Discussing cognitive dysfunction with patients

With depression affecting over 350 million people globally, and the duration of a psychiatrist appointment standing at between 10 and 60 minutes per patient depending on local practice, the effective diagnosis and management of depression is a temporal challenge.1,2

Identifying the patient’s emotional manifestations, in addition to any cognitive dysfunction, can be time-consuming and confounded by some patients’ difficulties in accurately describing the feelings and challenges which their condition provokes. As a result, adequate assessment of mood and cognition may be difficult in clinical practice.

Currently, there is little consensus to examine cognitive function as a routine aspect of depression assessment. Therefore, the following questions from the 5-item perceived deficit questionnaire for depression (PDQ-5-D) may help to provide an insight into your patients’ cognitive performance:3

During the past four weeks, how often did you:

  • Have trouble getting things organised?
  • Have trouble concentrating on things like watching a television program or reading a book?
  • Forget the date unless you looked it up?
  • Forget what you talked about after a telephone conversation?
  • Feel like your mind went totally blank?

The above questions do not include all cognitive deficits or exclude cognitive problems, even if negative answers are provided. They may however aid the identification of cognitive dysfunction, which could then be further assessed using a variety of both clinician-rated and patient-rated assessments of cognition. These can be found on the ‘Assessing cognitive dysfunction’ page of this site.

Following a complete assessment, it is important that patients are made fully aware of their symptoms, and how these could be impacting on their lives. Identifying that their cognitive difficulties and their depression are linked can help to reassure patients that their cognitive impairment is not the result of a separate condition.

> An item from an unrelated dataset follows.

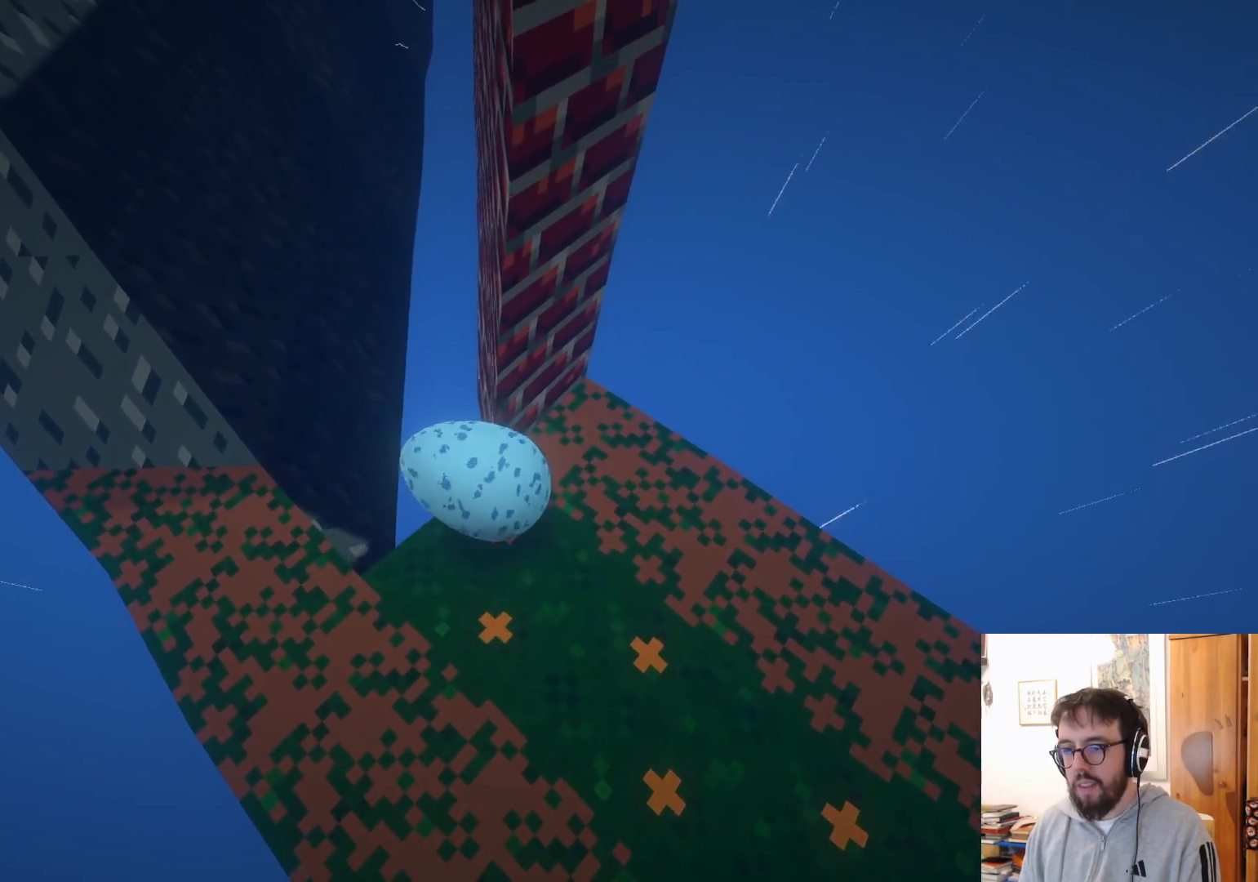
{"buttons": [], "left_stick": "up", "right_stick": "center", "events": [[467, "left_stick", "up"]]}
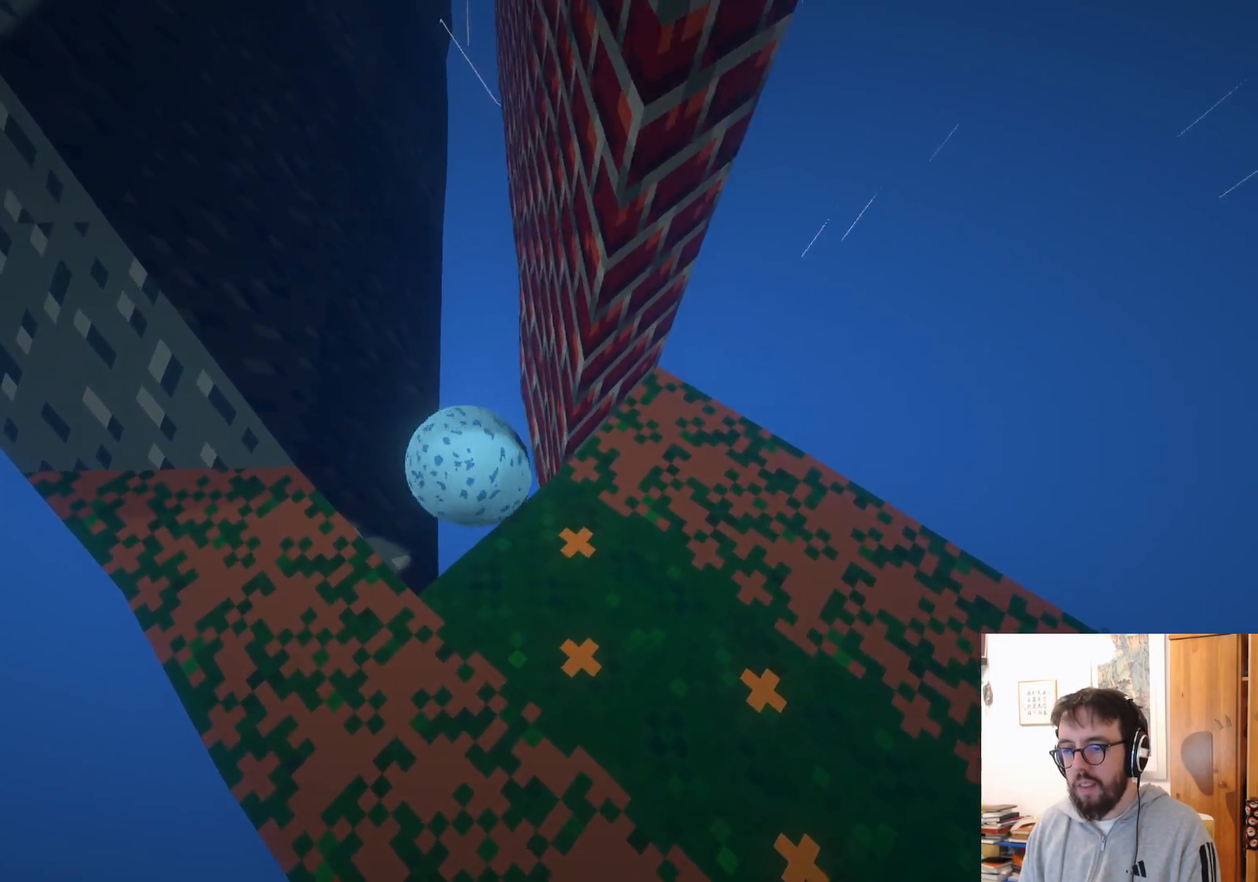
{"buttons": [], "left_stick": "up", "right_stick": "center", "events": []}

During follow-up appointments, assessments of cognition are an important consideration in the evaluation of progress and treatment success.3 This includes recovering patients, as cognitive symptoms have been shown to present for an average of 44% of the time during periods of ‘remission’.Systematic follow-up is also associated with positive outcomes in collaborative care for depression.5

Above all, it is important to define recovery from depression as the absence of all symptoms (emotional, physical and cognitive) and functional impairments associated with the condition.6

References

  1. Depression Factsheet. WHO. Available at:http://www.who.int/mediacentre/factsheets/fs369/en/. Accessed July 2015.
  2. Cruz M et al. Appointment length, psychiatrists’ communication behavious and medication management appointment adherence. Psychiatric services 2013; 64(9): 886-892.
  3. Culpepper L. Cognition in MDD: Implications for Primary Care. In: Cognitive Dysfunction in Major Depressive Disorder. Ed: McIntyre R, Cha D, 2015.
  4. Conradi HJ et al. Presence of individual (residual) symptoms during depressive episodes and periods of remission: a 3-year prospective study. Psychol Med 2011; 41: 1165-117.
  5. Craven MA et al. Better practices in collaborative mental health care: an analysis of the evidence base. Can J Psychiatry 2006; 51(6 Suppl 1):7S-72S.
  6. Greer TL et al. Defining and Measuring Functional Recovery from Depression. CNS Drugs 2010; 24(4): 267-284.